The world’s first renewable power for offshore oil and gas
According to Equinor, Hywind Tampen is a floating wind farm under construction that will provide electricity for the Snorre and Gullfaks oil and gas fields in the Norwegian North Sea. It will be the world’s first floating wind farm to power offshore oil and gas platforms.
With a system capacity of 88 MW it will also be the world’s largest floating offshore wind farm and an essential step in industrialising solutions and reducing costs for future offshore wind power projects.
When Hywind Tampen is operational, Equinor will operate nearly half (47 percent) of the world’s floating wind capacity.
Hywind Tampen will be a test bed for further development of floating wind, exploring the use of new and larger turbines, installations methods, simplified moorings, concrete substructures and integration between gas and wind power generation systems.
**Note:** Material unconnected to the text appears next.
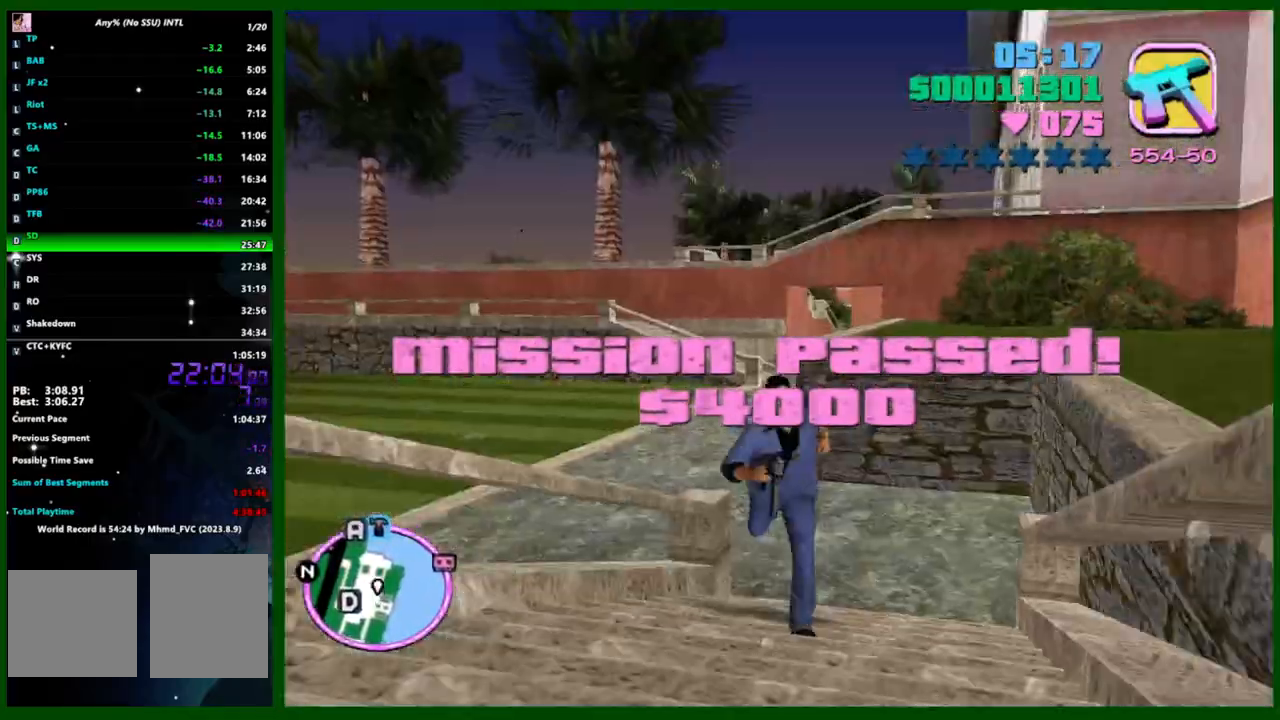
{"keys": ["shift", "w"], "mouse": [], "events": [[17, "mouse_middle", "up"], [50, "shift", "up"], [117, "shift", "down"], [217, "shift", "up"], [300, "shift", "down"], [383, "shift", "up"], [500, "shift", "down"]]}
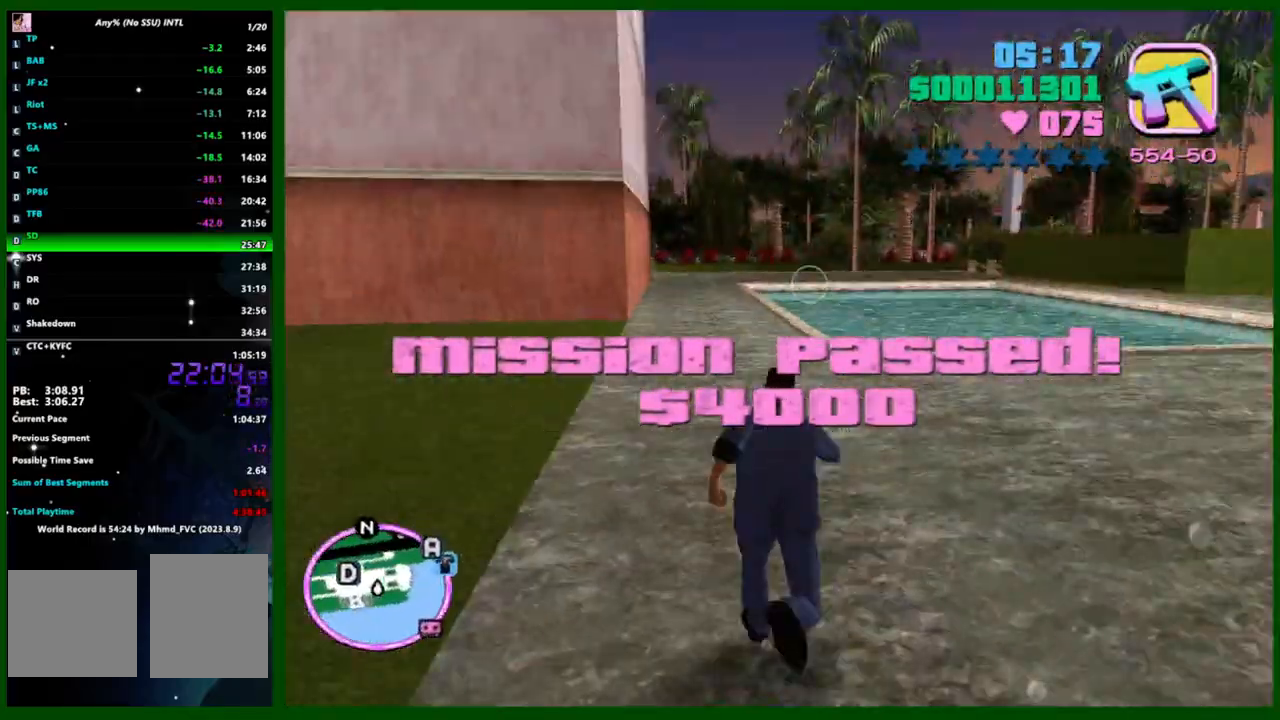
{"keys": ["w"], "mouse": [], "events": [[50, "mouse_middle", "down"], [83, "shift", "up"], [133, "shift", "down"], [183, "mouse_middle", "up"], [283, "shift", "up"], [317, "shift", "down"], [417, "shift", "up"]]}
The floating wind farm will consist of 11 wind turbines upgraded from 8 to 8.6 MW. The capacity in the export system and on the platforms has not been upgraded accordingly, however the increased capacity could contribute to increased yearly total production due to increased uptime. Operational experience with the completed facilities can also contribute to improve the production capacity through increased utilisation rate.
The wind farm is estimated to meet about 35% of the annual electricity power demand of the five Snorre A and B, and Gullfaks A, B and C platforms. In periods of higher wind speed this percentage will be significantly higher.
Hywind Tampen — the world’s largest floating windfarm
The Hywind Tampen project
The project will contribute to further developing floating offshore wind technology and reducing the costs of future floating offshore wind farms, offering new industrial opportunities for Norway, the licences and Norwegian supplier industry in a growing global offshore wind market.
- The partners: Equinor, Petoro, OMV, Vår Energi, Wintershall Dea and INPEX Idemitsu Norge AS.
- Total system capacity of 88 MW.
- About 140 km off the Norwegian coast.
- Water depth between 260 and 300 metres.
- Installed on floating concrete structures with a shared anchoring system.
- The wind turbines will be connected in a 2.5 km-long inter-array network with a capacity of 66 kV.